_Brief_: Recast the records below as a JSON list of strings, with one string for each line and blank lines omitted.

_Extracted information_:
.....
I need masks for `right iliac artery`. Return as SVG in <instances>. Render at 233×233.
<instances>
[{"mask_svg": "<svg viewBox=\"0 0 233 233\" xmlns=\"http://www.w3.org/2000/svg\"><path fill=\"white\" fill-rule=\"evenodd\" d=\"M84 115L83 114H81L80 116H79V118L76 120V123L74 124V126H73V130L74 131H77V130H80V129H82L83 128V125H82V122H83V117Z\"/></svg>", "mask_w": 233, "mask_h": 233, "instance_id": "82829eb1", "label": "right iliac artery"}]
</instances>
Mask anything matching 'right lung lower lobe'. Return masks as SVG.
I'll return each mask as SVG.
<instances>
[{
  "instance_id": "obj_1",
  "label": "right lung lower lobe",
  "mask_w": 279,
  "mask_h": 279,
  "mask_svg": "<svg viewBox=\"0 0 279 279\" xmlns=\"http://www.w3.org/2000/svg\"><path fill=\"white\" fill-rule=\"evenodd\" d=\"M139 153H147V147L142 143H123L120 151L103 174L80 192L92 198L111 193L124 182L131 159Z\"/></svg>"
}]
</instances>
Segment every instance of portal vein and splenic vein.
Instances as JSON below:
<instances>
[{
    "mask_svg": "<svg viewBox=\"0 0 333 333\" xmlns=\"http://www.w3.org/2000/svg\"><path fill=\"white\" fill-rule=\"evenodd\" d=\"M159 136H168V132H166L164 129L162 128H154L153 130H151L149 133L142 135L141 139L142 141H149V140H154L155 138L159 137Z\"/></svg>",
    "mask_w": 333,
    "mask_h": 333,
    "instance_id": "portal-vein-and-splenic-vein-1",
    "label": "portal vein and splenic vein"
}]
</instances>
.....
_Exercise output_:
[
  "I need masks for `right iliac artery`. Return as SVG in <instances>. Render at 233×233.",
  "<instances>",
  "[{\"mask_svg\": \"<svg viewBox=\\\"0 0 233 233\\\" xmlns=\\\"http://www.w3.org/2000/svg\\\"><path fill=\\\"white\\\" fill-rule=\\\"evenodd\\\" d=\\\"M84 115L83 114H81L80 116H79V118L76 120V123L74 124V126H73V130L74 131H77V130H80V129H82L83 128V125H82V122H83V117Z\\\"/></svg>\", \"mask_w\": 233, \"mask_h\": 233, \"instance_id\": \"82829eb1\", \"label\": \"right iliac artery\"}]",
  "</instances>",
  "Mask anything matching 'right lung lower lobe'. Return masks as SVG.",
  "I'll return each mask as SVG.",
  "<instances>",
  "[{",
  "  \"instance_id\": \"obj_1\",",
  "  \"label\": \"right lung lower lobe\",",
  "  \"mask_w\": 279,",
  "  \"mask_h\": 279,",
  "  \"mask_svg\": \"<svg viewBox=\\\"0 0 279 279\\\" xmlns=\\\"http://www.w3.org/2000/svg\\\"><path fill=\\\"white\\\" fill-rule=\\\"evenodd\\\" d=\\\"M139 153H147V147L142 143H123L120 151L103 174L80 192L92 198L111 193L124 182L131 159Z\\\"/></svg>\"",
  "}]",
  "</instances>",
  "Segment every instance of portal vein and splenic vein.",
  "Instances as JSON below:",
  "<instances>",
  "[{",
  "    \"mask_svg\": \"<svg viewBox=\\\"0 0 333 333\\\" xmlns=\\\"http://www.w3.org/2000/svg\\\"><path fill=\\\"white\\\" fill-rule=\\\"evenodd\\\" d=\\\"M159 136H168V132H166L164 129L162 128H154L153 130H151L149 133L142 135L141 139L142 141H149V140H154L155 138L159 137Z\\\"/></svg>\",",
  "    \"mask_w\": 333,",
  "    \"mask_h\": 333,",
  "    \"instance_id\": \"portal-vein-and-splenic-vein-1\",",
  "    \"label\": \"portal vein and splenic vein\"",
  "}]",
  "</instances>"
]